Collected data entries:
*** Block opens ***
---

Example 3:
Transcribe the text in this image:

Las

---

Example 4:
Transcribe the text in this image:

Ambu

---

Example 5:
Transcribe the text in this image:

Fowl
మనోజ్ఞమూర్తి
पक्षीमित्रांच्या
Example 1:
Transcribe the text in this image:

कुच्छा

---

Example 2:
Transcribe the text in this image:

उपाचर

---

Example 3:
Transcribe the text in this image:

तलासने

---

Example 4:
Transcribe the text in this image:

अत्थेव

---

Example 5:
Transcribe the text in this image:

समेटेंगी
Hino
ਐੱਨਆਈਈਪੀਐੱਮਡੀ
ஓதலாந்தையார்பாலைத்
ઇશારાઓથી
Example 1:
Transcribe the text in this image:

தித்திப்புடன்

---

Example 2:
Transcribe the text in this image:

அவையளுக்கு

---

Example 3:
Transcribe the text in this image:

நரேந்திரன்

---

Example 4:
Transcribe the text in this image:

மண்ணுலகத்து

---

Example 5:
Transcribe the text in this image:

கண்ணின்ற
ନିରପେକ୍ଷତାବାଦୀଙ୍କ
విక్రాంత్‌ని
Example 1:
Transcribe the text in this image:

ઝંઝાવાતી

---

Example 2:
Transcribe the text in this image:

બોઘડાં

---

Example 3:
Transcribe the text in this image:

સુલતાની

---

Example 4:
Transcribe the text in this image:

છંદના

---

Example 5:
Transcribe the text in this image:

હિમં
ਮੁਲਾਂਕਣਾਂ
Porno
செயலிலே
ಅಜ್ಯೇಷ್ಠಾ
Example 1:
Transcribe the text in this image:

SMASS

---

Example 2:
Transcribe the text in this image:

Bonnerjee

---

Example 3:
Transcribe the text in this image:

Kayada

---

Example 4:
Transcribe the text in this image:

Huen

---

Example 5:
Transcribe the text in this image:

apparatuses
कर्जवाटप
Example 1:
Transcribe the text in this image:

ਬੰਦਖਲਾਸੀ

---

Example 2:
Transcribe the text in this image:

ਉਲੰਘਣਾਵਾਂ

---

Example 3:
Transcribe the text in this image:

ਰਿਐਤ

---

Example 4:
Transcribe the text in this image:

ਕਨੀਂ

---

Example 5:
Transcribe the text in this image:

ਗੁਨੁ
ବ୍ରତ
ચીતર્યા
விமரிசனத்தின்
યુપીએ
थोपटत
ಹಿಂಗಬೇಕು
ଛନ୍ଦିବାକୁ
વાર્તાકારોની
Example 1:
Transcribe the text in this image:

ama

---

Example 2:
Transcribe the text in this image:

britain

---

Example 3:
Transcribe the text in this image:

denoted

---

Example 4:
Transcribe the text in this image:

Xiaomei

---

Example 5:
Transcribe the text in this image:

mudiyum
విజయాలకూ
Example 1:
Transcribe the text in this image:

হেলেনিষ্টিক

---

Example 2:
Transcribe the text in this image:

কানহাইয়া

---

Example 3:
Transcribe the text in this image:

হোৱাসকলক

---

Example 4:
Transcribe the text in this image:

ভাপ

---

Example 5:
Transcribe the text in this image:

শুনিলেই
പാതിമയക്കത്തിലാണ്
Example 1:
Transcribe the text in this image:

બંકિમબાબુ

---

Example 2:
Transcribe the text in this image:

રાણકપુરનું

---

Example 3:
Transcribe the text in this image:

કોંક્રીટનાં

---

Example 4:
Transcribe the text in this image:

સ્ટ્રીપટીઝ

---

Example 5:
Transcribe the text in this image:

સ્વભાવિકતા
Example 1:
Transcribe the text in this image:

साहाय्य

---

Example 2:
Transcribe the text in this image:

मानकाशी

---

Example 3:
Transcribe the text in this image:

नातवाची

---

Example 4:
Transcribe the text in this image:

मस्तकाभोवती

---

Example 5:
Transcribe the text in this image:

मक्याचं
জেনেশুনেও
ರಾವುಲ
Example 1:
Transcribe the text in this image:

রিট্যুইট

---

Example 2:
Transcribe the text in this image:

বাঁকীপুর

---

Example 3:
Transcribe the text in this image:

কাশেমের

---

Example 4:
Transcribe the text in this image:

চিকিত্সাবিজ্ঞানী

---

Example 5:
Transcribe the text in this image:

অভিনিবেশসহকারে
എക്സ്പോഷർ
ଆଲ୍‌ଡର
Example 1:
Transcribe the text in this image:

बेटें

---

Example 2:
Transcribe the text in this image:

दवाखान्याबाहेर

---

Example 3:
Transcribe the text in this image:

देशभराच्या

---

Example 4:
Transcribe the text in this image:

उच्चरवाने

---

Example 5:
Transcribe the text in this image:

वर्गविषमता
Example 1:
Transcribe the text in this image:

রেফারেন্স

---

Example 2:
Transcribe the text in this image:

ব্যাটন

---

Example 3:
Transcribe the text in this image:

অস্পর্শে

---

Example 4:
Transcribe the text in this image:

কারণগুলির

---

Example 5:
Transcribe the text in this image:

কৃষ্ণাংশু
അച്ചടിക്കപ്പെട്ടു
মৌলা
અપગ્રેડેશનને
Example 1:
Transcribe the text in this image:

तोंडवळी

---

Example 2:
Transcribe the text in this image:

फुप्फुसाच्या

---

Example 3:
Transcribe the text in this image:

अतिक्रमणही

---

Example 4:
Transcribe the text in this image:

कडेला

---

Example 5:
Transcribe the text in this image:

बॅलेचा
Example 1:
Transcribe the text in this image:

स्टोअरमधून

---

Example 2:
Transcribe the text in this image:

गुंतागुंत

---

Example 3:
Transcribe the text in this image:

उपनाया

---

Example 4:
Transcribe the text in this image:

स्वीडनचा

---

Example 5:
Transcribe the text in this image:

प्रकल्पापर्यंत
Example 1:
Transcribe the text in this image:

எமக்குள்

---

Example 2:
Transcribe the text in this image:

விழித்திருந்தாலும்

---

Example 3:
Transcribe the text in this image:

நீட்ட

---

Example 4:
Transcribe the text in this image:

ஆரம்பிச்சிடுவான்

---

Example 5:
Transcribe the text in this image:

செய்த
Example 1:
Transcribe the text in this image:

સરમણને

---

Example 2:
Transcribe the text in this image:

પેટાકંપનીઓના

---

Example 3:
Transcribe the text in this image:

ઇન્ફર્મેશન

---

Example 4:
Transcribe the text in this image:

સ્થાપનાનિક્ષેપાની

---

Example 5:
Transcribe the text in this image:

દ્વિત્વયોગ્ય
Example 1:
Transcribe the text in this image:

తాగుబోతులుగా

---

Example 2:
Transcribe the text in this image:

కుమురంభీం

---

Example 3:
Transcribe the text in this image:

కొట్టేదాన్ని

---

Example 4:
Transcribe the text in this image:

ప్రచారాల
*** Block closes ***
* **WHAT TO PRODUCE**:
Whatever appears in the lines above should be copied exactly.

* **OUTPUT OF THE EXERCISE**:
---

Example 3:
Transcribe the text in this image:

Las

---

Example 4:
Transcribe the text in this image:

Ambu

---

Example 5:
Transcribe the text in this image:

Fowl
మనోజ్ఞమూర్తి
पक्षीमित्रांच्या
Example 1:
Transcribe the text in this image:

कुच्छा

---

Example 2:
Transcribe the text in this image:

उपाचर

---

Example 3:
Transcribe the text in this image:

तलासने

---

Example 4:
Transcribe the text in this image:

अत्थेव

---

Example 5:
Transcribe the text in this image:

समेटेंगी
Hino
ਐੱਨਆਈਈਪੀਐੱਮਡੀ
ஓதலாந்தையார்பாலைத்
ઇશારાઓથી
Example 1:
Transcribe the text in this image:

தித்திப்புடன்

---

Example 2:
Transcribe the text in this image:

அவையளுக்கு

---

Example 3:
Transcribe the text in this image:

நரேந்திரன்

---

Example 4:
Transcribe the text in this image:

மண்ணுலகத்து

---

Example 5:
Transcribe the text in this image:

கண்ணின்ற
ନିରପେକ୍ଷତାବାଦୀଙ୍କ
విక్రాంత్‌ని
Example 1:
Transcribe the text in this image:

ઝંઝાવાતી

---

Example 2:
Transcribe the text in this image:

બોઘડાં

---

Example 3:
Transcribe the text in this image:

સુલતાની

---

Example 4:
Transcribe the text in this image:

છંદના

---

Example 5:
Transcribe the text in this image:

હિમં
ਮੁਲਾਂਕਣਾਂ
Porno
செயலிலே
ಅಜ್ಯೇಷ್ಠಾ
Example 1:
Transcribe the text in this image:

SMASS

---

Example 2:
Transcribe the text in this image:

Bonnerjee

---

Example 3:
Transcribe the text in this image:

Kayada

---

Example 4:
Transcribe the text in this image:

Huen

---

Example 5:
Transcribe the text in this image:

apparatuses
कर्जवाटप
Example 1:
Transcribe the text in this image:

ਬੰਦਖਲਾਸੀ

---

Example 2:
Transcribe the text in this image:

ਉਲੰਘਣਾਵਾਂ

---

Example 3:
Transcribe the text in this image:

ਰਿਐਤ

---

Example 4:
Transcribe the text in this image:

ਕਨੀਂ

---

Example 5:
Transcribe the text in this image:

ਗੁਨੁ
ବ୍ରତ
ચીતર્યા
விமரிசனத்தின்
યુપીએ
थोपटत
ಹಿಂಗಬೇಕು
ଛନ୍ଦିବାକୁ
વાર્તાકારોની
Example 1:
Transcribe the text in this image:

ama

---

Example 2:
Transcribe the text in this image:

britain

---

Example 3:
Transcribe the text in this image:

denoted

---

Example 4:
Transcribe the text in this image:

Xiaomei

---

Example 5:
Transcribe the text in this image:

mudiyum
విజయాలకూ
Example 1:
Transcribe the text in this image:

হেলেনিষ্টিক

---

Example 2:
Transcribe the text in this image:

কানহাইয়া

---

Example 3:
Transcribe the text in this image:

হোৱাসকলক

---

Example 4:
Transcribe the text in this image:

ভাপ

---

Example 5:
Transcribe the text in this image:

শুনিলেই
പാതിമയക്കത്തിലാണ്
Example 1:
Transcribe the text in this image:

બંકિમબાબુ

---

Example 2:
Transcribe the text in this image:

રાણકપુરનું

---

Example 3:
Transcribe the text in this image:

કોંક્રીટનાં

---

Example 4:
Transcribe the text in this image:

સ્ટ્રીપટીઝ

---

Example 5:
Transcribe the text in this image:

સ્વભાવિકતા
Example 1:
Transcribe the text in this image:

साहाय्य

---

Example 2:
Transcribe the text in this image:

मानकाशी

---

Example 3:
Transcribe the text in this image:

नातवाची

---

Example 4:
Transcribe the text in this image:

मस्तकाभोवती

---

Example 5:
Transcribe the text in this image:

मक्याचं
জেনেশুনেও
ರಾವುಲ
Example 1:
Transcribe the text in this image:

রিট্যুইট

---

Example 2:
Transcribe the text in this image:

বাঁকীপুর

---

Example 3:
Transcribe the text in this image:

কাশেমের

---

Example 4:
Transcribe the text in this image:

চিকিত্সাবিজ্ঞানী

---

Example 5:
Transcribe the text in this image:

অভিনিবেশসহকারে
എക്സ്പോഷർ
ଆଲ୍‌ଡର
Example 1:
Transcribe the text in this image:

बेटें

---

Example 2:
Transcribe the text in this image:

दवाखान्याबाहेर

---

Example 3:
Transcribe the text in this image:

देशभराच्या

---

Example 4:
Transcribe the text in this image:

उच्चरवाने

---

Example 5:
Transcribe the text in this image:

वर्गविषमता
Example 1:
Transcribe the text in this image:

রেফারেন্স

---

Example 2:
Transcribe the text in this image:

ব্যাটন

---

Example 3:
Transcribe the text in this image:

অস্পর্শে

---

Example 4:
Transcribe the text in this image:

কারণগুলির

---

Example 5:
Transcribe the text in this image:

কৃষ্ণাংশু
അച്ചടിക്കപ്പെട്ടു
মৌলা
અપગ્રેડેશનને
Example 1:
Transcribe the text in this image:

तोंडवळी

---

Example 2:
Transcribe the text in this image:

फुप्फुसाच्या

---

Example 3:
Transcribe the text in this image:

अतिक्रमणही

---

Example 4:
Transcribe the text in this image:

कडेला

---

Example 5:
Transcribe the text in this image:

बॅलेचा
Example 1:
Transcribe the text in this image:

स्टोअरमधून

---

Example 2:
Transcribe the text in this image:

गुंतागुंत

---

Example 3:
Transcribe the text in this image:

उपनाया

---

Example 4:
Transcribe the text in this image:

स्वीडनचा

---

Example 5:
Transcribe the text in this image:

प्रकल्पापर्यंत
Example 1:
Transcribe the text in this image:

எமக்குள்

---

Example 2:
Transcribe the text in this image:

விழித்திருந்தாலும்

---

Example 3:
Transcribe the text in this image:

நீட்ட

---

Example 4:
Transcribe the text in this image:

ஆரம்பிச்சிடுவான்

---

Example 5:
Transcribe the text in this image:

செய்த
Example 1:
Transcribe the text in this image:

સરમણને

---

Example 2:
Transcribe the text in this image:

પેટાકંપનીઓના

---

Example 3:
Transcribe the text in this image:

ઇન્ફર્મેશન

---

Example 4:
Transcribe the text in this image:

સ્થાપનાનિક્ષેપાની

---

Example 5:
Transcribe the text in this image:

દ્વિત્વયોગ્ય
Example 1:
Transcribe the text in this image:

తాగుబోతులుగా

---

Example 2:
Transcribe the text in this image:

కుమురంభీం

---

Example 3:
Transcribe the text in this image:

కొట్టేదాన్ని

---

Example 4:
Transcribe the text in this image:

ప్రచారాల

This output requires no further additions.